Костя, по-видимому прочтя что-то в его глазах, вдруг спросил:
— Что, вы Айвара вспомнили? А ведь я вам когда-то говорил. Не странно ли?
Он сделал паузу и добавил:
— Можно я вас кое о чем спрошу, Андрей Петрович?
Пожилой мужчина крайне удивился этой неожиданной церемонности совсем не в духе зятя и утвердительно кивнул.
— Вы невзлюбили Айвара за то, что он заговорил на эту тему при вашей жене и дочери?
— Да нет, Костя, я не такой слабонервный, — возразил Андрей Петрович, — Он мне в то время досаждал по многим причинам, хотя и не по своей вине. Но это тоже сыграло роль. Представь себе: много лет моя семья жила, как водится, по моим правилам, согласно которым о родственниках обязана заботиться жена и невестка, иначе зачем ее приняли в доме мужа? Ну да, приходилось тяжело, так кто обещал, что жизнь будет легкой? И вдруг какой-то другой мужчина ставит все это под сомнение! Естественно, никакому отцу и мужу не понравится такой удар по авторитету. Если бы они и дальше прислушивались к нему, это неизбежно размыло бы почву в нашей семье. Хотя она все равно рухнула…

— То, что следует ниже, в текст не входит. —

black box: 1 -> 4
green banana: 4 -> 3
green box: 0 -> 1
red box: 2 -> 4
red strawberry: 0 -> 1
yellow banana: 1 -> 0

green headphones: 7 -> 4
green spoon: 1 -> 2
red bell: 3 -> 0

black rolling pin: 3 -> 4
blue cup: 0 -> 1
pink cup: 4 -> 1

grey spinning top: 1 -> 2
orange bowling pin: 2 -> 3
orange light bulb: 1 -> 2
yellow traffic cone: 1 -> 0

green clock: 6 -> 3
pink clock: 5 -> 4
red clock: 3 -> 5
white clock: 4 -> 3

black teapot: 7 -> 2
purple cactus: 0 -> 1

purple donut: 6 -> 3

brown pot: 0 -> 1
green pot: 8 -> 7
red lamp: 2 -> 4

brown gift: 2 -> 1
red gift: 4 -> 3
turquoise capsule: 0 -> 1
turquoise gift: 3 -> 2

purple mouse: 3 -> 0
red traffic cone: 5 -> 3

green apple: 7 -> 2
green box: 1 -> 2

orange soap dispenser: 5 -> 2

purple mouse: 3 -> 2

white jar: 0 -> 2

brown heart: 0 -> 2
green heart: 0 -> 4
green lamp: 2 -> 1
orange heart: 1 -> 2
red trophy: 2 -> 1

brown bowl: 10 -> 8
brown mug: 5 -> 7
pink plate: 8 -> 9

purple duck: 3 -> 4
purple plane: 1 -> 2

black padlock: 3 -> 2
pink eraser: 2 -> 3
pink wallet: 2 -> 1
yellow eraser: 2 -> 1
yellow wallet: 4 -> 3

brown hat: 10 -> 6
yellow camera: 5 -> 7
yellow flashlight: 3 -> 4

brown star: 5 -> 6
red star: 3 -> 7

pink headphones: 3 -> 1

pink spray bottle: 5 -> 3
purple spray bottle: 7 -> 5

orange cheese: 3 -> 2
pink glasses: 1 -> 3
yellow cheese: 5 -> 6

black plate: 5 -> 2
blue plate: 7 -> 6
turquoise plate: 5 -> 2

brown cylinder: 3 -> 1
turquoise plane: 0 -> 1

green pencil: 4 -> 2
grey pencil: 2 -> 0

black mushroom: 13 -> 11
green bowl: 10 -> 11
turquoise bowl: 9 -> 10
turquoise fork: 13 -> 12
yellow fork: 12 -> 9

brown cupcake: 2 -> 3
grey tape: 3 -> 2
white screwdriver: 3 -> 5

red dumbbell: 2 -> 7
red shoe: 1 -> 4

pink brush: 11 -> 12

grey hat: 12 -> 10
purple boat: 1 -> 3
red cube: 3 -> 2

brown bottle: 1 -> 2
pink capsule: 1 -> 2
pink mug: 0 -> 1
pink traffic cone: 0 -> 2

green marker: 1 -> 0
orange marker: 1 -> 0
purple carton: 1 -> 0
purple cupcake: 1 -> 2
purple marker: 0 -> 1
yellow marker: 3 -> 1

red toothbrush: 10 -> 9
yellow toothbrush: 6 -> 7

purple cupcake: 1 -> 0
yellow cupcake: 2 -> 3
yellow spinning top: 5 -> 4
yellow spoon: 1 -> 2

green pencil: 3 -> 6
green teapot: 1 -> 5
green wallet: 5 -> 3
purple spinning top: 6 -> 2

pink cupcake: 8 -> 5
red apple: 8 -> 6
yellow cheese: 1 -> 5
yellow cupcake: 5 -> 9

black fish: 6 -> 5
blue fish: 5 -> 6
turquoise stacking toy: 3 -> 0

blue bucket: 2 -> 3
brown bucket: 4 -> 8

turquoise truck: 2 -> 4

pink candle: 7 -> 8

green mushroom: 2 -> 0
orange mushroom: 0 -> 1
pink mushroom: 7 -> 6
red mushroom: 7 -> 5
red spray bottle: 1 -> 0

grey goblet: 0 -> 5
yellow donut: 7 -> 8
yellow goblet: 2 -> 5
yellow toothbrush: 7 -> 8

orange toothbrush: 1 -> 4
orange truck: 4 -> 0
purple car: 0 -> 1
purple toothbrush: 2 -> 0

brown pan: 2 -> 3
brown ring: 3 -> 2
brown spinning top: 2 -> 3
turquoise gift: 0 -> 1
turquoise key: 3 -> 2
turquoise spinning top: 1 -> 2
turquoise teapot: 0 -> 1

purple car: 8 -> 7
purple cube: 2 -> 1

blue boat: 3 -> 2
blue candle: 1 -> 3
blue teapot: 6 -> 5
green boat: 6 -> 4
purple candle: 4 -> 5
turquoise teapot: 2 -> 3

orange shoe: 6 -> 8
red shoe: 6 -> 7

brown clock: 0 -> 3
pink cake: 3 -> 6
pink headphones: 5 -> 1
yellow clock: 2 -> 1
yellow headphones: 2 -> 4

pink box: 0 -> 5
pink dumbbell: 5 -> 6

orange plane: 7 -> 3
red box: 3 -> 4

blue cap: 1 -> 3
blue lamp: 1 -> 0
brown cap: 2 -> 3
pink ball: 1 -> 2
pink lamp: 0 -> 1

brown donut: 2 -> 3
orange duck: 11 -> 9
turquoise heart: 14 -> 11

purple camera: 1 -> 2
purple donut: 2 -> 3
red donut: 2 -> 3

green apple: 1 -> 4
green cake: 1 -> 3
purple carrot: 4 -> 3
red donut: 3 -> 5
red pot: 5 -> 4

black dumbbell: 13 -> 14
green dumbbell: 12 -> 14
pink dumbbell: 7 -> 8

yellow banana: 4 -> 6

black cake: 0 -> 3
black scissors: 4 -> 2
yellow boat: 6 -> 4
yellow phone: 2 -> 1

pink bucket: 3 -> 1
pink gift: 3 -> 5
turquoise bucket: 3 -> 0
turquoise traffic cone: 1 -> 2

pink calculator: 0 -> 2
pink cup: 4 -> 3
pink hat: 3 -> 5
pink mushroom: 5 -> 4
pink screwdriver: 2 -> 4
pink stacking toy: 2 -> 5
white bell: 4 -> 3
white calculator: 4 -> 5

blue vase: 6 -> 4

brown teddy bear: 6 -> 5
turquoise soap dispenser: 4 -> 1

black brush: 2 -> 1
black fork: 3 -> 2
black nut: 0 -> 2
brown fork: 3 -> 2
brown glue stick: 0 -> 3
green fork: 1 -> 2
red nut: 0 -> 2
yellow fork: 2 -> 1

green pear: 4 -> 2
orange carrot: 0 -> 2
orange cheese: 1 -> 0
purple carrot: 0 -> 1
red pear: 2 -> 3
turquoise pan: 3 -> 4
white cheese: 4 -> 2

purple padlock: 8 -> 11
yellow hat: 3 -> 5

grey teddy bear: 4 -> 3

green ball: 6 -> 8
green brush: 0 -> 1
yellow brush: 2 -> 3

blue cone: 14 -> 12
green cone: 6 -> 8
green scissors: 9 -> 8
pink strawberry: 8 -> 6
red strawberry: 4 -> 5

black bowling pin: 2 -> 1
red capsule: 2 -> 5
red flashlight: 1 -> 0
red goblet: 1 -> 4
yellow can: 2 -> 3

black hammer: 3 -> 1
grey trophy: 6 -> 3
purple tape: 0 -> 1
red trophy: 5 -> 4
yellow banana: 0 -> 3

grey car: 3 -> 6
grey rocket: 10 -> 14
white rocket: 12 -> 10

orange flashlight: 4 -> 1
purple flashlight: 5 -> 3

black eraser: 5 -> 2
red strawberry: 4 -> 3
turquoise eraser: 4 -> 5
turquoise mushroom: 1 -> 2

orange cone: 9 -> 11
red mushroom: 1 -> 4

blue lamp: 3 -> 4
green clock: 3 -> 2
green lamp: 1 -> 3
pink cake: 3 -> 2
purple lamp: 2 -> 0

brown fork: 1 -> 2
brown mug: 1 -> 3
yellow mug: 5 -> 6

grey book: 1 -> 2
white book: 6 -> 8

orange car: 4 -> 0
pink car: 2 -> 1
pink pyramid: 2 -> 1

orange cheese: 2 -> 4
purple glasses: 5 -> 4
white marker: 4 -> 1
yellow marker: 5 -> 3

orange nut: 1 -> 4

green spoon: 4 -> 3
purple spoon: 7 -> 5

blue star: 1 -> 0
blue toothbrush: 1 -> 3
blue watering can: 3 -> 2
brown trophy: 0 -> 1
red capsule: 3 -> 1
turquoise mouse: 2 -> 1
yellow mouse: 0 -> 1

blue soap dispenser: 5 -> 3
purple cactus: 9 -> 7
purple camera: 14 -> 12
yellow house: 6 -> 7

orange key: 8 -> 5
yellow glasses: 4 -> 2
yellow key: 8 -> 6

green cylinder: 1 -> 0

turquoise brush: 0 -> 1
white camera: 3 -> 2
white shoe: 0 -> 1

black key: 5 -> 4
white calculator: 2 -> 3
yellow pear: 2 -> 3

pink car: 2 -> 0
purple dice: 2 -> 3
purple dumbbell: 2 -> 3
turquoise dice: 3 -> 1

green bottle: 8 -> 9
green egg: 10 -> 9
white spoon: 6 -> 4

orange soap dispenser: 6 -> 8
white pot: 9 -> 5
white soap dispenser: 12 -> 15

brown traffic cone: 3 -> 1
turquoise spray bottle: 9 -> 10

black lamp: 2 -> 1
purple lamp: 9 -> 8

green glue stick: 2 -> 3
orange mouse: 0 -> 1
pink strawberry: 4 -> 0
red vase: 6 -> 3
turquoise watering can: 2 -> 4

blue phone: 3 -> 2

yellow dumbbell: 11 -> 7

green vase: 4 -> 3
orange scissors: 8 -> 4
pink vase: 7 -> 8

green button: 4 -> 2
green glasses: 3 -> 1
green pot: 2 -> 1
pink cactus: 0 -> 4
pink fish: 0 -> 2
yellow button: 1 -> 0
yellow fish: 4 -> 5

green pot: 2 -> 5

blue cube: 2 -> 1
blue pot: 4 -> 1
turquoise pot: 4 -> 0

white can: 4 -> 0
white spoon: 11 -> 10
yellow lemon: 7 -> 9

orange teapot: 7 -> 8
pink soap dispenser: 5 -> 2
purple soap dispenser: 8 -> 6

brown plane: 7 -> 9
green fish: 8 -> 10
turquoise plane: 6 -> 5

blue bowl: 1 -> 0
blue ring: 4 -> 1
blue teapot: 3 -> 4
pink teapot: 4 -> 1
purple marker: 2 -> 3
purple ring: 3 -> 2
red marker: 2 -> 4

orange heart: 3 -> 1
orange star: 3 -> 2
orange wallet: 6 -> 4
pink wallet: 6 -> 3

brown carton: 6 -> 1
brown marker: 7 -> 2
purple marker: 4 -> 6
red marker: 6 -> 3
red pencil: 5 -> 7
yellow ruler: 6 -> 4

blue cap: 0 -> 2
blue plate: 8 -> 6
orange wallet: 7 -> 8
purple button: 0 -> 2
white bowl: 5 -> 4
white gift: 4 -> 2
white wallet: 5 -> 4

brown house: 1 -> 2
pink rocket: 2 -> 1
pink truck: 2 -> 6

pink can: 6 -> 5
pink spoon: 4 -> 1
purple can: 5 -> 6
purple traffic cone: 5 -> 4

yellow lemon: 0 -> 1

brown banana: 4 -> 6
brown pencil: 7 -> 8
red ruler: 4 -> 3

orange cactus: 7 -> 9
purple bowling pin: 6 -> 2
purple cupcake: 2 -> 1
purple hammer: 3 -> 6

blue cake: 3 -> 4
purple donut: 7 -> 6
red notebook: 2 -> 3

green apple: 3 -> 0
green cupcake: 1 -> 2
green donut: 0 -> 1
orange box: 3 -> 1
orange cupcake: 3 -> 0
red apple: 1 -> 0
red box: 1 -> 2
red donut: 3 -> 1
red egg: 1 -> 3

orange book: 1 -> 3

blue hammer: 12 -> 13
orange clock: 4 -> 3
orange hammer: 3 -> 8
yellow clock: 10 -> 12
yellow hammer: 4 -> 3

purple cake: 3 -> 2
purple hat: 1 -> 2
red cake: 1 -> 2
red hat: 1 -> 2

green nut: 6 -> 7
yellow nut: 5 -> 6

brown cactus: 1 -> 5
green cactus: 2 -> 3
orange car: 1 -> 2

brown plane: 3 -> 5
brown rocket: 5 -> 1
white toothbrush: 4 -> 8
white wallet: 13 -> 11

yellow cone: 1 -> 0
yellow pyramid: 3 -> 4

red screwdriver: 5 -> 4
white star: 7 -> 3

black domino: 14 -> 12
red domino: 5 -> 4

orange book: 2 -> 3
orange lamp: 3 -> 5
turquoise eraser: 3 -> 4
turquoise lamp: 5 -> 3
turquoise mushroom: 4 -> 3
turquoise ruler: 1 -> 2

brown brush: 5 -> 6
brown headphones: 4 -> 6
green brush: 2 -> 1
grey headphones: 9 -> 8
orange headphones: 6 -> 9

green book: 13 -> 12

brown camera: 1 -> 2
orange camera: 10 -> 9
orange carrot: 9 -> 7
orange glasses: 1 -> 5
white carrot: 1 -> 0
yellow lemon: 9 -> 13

— Вот именно, — сказал Костя, — Умел же он показать, чего мы на самом деле стоим, горе-семьянины. А помните, вы еще мне сказали, что мужчины не должны тратить жизнь на опеку сирых и убогих, потому что их дело — творить, расширять границы и покорять вершины?
— Ну да, Костик, помню, но разве ты со мной не согласен? Мы ведь с тобой из одного теста, друг мой, оба всегда были реалистами.